The problem: Line by line, return the data exactly as shown.
---- Data supplied
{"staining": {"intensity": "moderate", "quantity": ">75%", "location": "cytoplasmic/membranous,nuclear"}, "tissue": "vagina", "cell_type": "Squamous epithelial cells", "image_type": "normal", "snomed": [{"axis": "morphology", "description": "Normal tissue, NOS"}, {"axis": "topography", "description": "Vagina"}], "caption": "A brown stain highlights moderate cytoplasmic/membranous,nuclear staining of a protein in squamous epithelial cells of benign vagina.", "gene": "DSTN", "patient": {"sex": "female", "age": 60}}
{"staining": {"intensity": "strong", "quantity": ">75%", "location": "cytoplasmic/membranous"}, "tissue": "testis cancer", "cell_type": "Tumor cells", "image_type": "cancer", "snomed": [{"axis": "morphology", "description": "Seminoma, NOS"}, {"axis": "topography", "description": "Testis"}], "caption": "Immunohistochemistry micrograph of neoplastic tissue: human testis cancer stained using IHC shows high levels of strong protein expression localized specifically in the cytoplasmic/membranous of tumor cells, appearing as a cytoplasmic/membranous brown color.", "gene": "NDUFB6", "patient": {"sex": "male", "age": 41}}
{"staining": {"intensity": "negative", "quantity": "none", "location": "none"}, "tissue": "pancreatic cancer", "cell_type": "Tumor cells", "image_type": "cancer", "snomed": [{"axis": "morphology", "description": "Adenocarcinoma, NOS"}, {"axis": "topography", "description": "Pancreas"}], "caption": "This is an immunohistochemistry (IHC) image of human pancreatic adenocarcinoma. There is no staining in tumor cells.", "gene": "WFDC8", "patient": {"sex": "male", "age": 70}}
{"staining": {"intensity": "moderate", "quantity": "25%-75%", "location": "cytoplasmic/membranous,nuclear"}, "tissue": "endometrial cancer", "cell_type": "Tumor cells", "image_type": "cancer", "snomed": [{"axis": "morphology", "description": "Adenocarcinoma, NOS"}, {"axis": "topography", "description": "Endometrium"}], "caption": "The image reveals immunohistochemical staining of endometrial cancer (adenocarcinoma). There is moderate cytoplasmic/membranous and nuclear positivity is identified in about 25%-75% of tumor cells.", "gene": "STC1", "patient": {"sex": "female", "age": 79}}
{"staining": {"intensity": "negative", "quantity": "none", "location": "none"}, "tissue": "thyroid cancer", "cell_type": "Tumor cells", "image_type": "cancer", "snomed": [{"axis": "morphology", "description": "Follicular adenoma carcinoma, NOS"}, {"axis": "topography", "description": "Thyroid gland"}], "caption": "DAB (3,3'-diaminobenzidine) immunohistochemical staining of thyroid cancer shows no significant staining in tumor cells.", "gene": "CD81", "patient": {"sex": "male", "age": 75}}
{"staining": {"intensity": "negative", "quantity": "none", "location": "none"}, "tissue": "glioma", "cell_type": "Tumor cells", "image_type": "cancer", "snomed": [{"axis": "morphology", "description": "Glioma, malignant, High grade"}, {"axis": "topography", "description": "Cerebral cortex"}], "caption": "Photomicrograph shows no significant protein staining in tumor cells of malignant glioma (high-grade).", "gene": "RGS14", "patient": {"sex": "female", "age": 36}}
--------
Answer space:
{"staining": {"intensity": "moderate", "quantity": ">75%", "location": "cytoplasmic/membranous,nuclear"}, "tissue": "vagina", "cell_type": "Squamous epithelial cells", "image_type": "normal", "snomed": [{"axis": "morphology", "description": "Normal tissue, NOS"}, {"axis": "topography", "description": "Vagina"}], "caption": "A brown stain highlights moderate cytoplasmic/membranous,nuclear staining of a protein in squamous epithelial cells of benign vagina.", "gene": "DSTN", "patient": {"sex": "female", "age": 60}}
{"staining": {"intensity": "strong", "quantity": ">75%", "location": "cytoplasmic/membranous"}, "tissue": "testis cancer", "cell_type": "Tumor cells", "image_type": "cancer", "snomed": [{"axis": "morphology", "description": "Seminoma, NOS"}, {"axis": "topography", "description": "Testis"}], "caption": "Immunohistochemistry micrograph of neoplastic tissue: human testis cancer stained using IHC shows high levels of strong protein expression localized specifically in the cytoplasmic/membranous of tumor cells, appearing as a cytoplasmic/membranous brown color.", "gene": "NDUFB6", "patient": {"sex": "male", "age": 41}}
{"staining": {"intensity": "negative", "quantity": "none", "location": "none"}, "tissue": "pancreatic cancer", "cell_type": "Tumor cells", "image_type": "cancer", "snomed": [{"axis": "morphology", "description": "Adenocarcinoma, NOS"}, {"axis": "topography", "description": "Pancreas"}], "caption": "This is an immunohistochemistry (IHC) image of human pancreatic adenocarcinoma. There is no staining in tumor cells.", "gene": "WFDC8", "patient": {"sex": "male", "age": 70}}
{"staining": {"intensity": "moderate", "quantity": "25%-75%", "location": "cytoplasmic/membranous,nuclear"}, "tissue": "endometrial cancer", "cell_type": "Tumor cells", "image_type": "cancer", "snomed": [{"axis": "morphology", "description": "Adenocarcinoma, NOS"}, {"axis": "topography", "description": "Endometrium"}], "caption": "The image reveals immunohistochemical staining of endometrial cancer (adenocarcinoma). There is moderate cytoplasmic/membranous and nuclear positivity is identified in about 25%-75% of tumor cells.", "gene": "STC1", "patient": {"sex": "female", "age": 79}}
{"staining": {"intensity": "negative", "quantity": "none", "location": "none"}, "tissue": "thyroid cancer", "cell_type": "Tumor cells", "image_type": "cancer", "snomed": [{"axis": "morphology", "description": "Follicular adenoma carcinoma, NOS"}, {"axis": "topography", "description": "Thyroid gland"}], "caption": "DAB (3,3'-diaminobenzidine) immunohistochemical staining of thyroid cancer shows no significant staining in tumor cells.", "gene": "CD81", "patient": {"sex": "male", "age": 75}}
{"staining": {"intensity": "negative", "quantity": "none", "location": "none"}, "tissue": "glioma", "cell_type": "Tumor cells", "image_type": "cancer", "snomed": [{"axis": "morphology", "description": "Glioma, malignant, High grade"}, {"axis": "topography", "description": "Cerebral cortex"}], "caption": "Photomicrograph shows no significant protein staining in tumor cells of malignant glioma (high-grade).", "gene": "RGS14", "patient": {"sex": "female", "age": 36}}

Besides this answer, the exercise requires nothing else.